Of course, the government says the drug-testing plan is not about stigmatising welfare recipients but, rather, identifying people who need help.
And, it would seem, a healthy number of hard-working Australians also like the sound of the plan as a way of ensuring their tax dollars are not wasted on drugs and used to line the pockets of criminals.
But there are two major flaws with the plan that expose it is a nonsense.
The first is the proposal to place welfare recipients who fail drug tests on an "income management" plan that restricts how they can spend their welfare money, or even cutting their payments if they do not agree to a second drug test.
Condemning a troubled person - and, potentially, their family - to greater depths of poverty will not help them, nor the rest of us.
As agencies including the St Vincent de Paul Society and the Australian Council of Social Service have previously argued, cutting welfare payments will do nothing to break the cycle of disadvantage among the nation's most vulnerable.
The second flaw is what the bill does not propose, as highlighted by Senator Jacqui Lambie. Senator Lambie says she will not support the plan until the random drug testing is expanded to include politicians and other public servants on government salaries.
And why not?

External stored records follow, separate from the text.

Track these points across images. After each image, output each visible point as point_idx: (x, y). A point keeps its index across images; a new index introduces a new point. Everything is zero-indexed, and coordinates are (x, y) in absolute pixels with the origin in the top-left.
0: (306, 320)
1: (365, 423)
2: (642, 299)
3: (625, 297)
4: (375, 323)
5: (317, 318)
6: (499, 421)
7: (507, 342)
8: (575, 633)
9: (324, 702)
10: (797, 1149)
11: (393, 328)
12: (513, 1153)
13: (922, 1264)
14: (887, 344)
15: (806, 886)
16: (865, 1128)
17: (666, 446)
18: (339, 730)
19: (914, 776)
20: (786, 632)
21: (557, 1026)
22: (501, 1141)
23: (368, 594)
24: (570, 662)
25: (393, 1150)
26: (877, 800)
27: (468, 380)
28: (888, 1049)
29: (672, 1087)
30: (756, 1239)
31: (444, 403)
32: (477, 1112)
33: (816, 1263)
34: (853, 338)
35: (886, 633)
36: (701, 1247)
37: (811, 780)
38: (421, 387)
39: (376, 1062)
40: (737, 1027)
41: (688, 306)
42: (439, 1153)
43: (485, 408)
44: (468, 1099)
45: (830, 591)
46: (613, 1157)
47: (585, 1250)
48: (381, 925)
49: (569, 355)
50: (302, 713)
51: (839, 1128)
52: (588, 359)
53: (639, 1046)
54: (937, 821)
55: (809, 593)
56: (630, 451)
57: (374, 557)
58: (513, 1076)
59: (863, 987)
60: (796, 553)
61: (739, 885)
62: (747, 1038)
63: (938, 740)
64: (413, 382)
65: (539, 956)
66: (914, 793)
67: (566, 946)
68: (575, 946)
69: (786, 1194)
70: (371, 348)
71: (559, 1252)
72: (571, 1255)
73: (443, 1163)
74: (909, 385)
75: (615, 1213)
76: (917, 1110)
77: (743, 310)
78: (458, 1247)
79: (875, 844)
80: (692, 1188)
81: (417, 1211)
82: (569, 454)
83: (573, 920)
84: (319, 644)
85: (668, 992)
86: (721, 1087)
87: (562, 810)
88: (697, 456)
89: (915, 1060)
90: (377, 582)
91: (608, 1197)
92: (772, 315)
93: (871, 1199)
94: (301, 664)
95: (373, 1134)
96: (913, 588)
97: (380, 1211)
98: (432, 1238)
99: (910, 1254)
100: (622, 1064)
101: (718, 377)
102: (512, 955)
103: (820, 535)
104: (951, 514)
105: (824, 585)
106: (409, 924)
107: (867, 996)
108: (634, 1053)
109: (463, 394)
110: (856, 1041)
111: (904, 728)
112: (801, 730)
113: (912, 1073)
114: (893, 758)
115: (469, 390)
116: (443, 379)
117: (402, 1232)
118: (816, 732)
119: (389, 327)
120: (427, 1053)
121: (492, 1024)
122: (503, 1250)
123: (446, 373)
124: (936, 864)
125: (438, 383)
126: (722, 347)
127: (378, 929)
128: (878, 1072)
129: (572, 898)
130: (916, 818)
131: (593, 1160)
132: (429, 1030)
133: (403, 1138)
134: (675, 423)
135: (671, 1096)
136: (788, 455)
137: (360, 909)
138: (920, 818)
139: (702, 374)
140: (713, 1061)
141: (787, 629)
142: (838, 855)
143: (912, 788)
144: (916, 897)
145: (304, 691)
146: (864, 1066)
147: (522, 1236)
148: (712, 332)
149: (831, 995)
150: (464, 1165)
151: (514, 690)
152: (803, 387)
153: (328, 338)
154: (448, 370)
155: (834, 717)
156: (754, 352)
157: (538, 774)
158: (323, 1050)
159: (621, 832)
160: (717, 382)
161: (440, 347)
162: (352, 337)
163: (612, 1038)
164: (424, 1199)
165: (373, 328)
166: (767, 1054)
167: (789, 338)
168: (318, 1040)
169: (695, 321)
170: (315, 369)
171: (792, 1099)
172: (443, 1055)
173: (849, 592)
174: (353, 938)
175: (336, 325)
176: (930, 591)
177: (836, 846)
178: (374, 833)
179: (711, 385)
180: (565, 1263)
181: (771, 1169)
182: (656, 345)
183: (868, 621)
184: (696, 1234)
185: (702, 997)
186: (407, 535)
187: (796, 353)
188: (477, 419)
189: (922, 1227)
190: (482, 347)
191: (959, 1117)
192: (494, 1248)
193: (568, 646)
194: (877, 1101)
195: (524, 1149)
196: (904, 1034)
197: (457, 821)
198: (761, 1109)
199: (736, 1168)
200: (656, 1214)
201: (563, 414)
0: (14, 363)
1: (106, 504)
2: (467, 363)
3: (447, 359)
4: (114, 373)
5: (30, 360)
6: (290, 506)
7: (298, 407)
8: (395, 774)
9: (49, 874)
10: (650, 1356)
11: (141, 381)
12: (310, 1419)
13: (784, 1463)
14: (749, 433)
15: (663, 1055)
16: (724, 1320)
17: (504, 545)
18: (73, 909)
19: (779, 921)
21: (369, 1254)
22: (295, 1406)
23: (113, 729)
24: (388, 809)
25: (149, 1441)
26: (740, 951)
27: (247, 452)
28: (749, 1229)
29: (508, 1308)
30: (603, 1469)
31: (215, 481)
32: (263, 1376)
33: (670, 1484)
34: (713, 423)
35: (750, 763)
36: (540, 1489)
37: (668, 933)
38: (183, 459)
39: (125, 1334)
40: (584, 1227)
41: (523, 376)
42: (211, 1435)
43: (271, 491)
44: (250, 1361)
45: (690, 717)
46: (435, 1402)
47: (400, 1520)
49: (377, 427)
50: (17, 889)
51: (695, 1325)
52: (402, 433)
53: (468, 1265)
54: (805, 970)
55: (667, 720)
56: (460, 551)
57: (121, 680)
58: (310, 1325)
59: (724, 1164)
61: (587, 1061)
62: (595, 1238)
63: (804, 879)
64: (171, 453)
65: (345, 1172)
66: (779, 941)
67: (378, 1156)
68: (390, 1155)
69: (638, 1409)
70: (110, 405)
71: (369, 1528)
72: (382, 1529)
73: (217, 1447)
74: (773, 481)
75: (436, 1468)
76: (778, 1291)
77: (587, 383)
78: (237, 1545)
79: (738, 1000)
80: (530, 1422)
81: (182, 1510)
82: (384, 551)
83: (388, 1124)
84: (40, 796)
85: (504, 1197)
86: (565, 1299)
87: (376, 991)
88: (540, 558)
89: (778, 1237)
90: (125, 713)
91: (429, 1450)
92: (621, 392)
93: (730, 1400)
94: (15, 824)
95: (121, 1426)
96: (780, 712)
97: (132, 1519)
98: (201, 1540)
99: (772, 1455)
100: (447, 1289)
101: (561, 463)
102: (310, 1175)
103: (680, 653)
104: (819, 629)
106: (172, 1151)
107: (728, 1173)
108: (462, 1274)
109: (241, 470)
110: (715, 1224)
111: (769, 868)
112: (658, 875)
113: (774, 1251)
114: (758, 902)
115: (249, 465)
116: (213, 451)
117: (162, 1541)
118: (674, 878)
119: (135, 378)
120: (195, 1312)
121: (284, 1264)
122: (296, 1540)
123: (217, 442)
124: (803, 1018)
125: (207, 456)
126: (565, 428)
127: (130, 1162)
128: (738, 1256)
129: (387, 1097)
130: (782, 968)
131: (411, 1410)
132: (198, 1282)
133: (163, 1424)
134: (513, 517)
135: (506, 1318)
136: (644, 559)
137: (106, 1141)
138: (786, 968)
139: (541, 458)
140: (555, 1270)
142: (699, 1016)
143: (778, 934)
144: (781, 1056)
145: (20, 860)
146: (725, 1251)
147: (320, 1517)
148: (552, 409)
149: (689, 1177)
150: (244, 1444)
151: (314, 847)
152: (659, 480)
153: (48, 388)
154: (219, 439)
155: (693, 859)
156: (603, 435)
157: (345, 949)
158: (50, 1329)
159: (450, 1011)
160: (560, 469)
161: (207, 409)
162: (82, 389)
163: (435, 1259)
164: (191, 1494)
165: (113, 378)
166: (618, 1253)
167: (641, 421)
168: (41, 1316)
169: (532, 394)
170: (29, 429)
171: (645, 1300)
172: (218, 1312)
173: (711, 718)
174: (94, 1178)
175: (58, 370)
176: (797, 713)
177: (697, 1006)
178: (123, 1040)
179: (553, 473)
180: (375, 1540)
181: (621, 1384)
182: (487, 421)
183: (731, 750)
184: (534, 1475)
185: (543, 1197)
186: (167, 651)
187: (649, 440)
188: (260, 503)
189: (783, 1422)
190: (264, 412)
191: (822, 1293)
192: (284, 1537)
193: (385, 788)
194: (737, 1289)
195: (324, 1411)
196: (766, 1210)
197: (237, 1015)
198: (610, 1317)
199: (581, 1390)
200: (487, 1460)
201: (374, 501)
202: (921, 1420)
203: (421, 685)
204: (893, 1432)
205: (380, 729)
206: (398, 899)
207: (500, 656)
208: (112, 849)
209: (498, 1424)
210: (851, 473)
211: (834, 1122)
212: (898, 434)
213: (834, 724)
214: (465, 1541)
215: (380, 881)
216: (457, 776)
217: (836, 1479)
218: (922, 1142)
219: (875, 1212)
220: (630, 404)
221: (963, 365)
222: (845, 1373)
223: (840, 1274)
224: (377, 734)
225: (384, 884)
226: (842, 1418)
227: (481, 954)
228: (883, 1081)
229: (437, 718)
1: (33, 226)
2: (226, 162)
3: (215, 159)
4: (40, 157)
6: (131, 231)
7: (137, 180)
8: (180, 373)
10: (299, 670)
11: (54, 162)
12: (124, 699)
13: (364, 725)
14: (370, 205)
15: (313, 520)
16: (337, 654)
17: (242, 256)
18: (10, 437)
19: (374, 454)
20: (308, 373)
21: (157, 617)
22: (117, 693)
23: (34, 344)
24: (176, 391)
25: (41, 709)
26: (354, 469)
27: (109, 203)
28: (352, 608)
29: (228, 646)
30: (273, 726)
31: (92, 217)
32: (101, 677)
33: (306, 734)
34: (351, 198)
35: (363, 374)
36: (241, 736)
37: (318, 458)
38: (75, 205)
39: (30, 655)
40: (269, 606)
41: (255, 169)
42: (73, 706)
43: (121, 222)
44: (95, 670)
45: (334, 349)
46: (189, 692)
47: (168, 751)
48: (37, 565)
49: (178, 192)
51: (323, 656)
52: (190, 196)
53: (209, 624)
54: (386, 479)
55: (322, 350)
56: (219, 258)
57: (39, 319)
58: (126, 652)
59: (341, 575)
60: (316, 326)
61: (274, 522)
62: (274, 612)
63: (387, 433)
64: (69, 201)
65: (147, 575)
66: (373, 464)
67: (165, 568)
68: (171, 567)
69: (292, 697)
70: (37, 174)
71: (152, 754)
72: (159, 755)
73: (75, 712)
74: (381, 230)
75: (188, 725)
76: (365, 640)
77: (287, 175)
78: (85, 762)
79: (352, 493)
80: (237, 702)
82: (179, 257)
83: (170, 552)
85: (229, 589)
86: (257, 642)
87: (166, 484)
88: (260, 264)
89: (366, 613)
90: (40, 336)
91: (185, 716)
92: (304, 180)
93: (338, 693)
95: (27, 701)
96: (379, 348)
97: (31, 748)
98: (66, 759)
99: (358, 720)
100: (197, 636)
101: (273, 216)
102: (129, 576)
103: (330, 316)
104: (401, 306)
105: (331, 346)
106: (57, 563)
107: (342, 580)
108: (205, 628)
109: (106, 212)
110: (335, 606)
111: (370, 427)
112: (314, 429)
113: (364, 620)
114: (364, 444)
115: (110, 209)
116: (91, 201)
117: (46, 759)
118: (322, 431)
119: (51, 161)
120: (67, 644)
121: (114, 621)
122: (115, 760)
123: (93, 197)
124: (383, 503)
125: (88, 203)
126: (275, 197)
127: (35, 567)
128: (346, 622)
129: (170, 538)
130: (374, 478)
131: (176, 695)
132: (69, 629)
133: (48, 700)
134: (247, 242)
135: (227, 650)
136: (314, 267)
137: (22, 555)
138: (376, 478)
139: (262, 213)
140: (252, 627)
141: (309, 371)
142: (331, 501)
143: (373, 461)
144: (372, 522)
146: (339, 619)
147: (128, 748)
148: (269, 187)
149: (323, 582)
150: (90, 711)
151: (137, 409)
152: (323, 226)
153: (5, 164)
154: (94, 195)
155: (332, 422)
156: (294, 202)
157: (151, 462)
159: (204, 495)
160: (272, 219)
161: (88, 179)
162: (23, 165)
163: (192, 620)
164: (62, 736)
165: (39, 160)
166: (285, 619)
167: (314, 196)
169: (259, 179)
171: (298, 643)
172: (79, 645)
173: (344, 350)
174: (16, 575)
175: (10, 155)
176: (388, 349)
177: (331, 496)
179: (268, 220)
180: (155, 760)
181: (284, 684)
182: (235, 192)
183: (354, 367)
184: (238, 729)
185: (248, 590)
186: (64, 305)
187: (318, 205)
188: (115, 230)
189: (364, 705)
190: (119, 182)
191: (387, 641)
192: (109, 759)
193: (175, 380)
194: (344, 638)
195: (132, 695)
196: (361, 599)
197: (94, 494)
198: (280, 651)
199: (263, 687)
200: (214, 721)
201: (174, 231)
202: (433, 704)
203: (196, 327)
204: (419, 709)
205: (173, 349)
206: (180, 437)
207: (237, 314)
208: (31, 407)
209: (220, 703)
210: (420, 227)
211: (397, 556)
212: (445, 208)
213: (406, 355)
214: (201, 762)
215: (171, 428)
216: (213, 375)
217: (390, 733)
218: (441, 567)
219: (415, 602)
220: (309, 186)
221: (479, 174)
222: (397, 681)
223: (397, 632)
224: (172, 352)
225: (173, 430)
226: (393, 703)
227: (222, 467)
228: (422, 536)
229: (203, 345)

If, as Social Services Minister Anne Ruston says, "taxpayers expect the government to ensure their money is being spent responsibly", then surely the government would want to prove its own members are not spending their hard-earned on illicit substances.
And if the "if you've got nothing to hide you've got nothing to worry about" argument is good enough for ordinary citizens who resist further government encroachment on their privacy, then it must also be good enough for drug-testing MPs.
It won't ever happen, but how many of us would like to see that?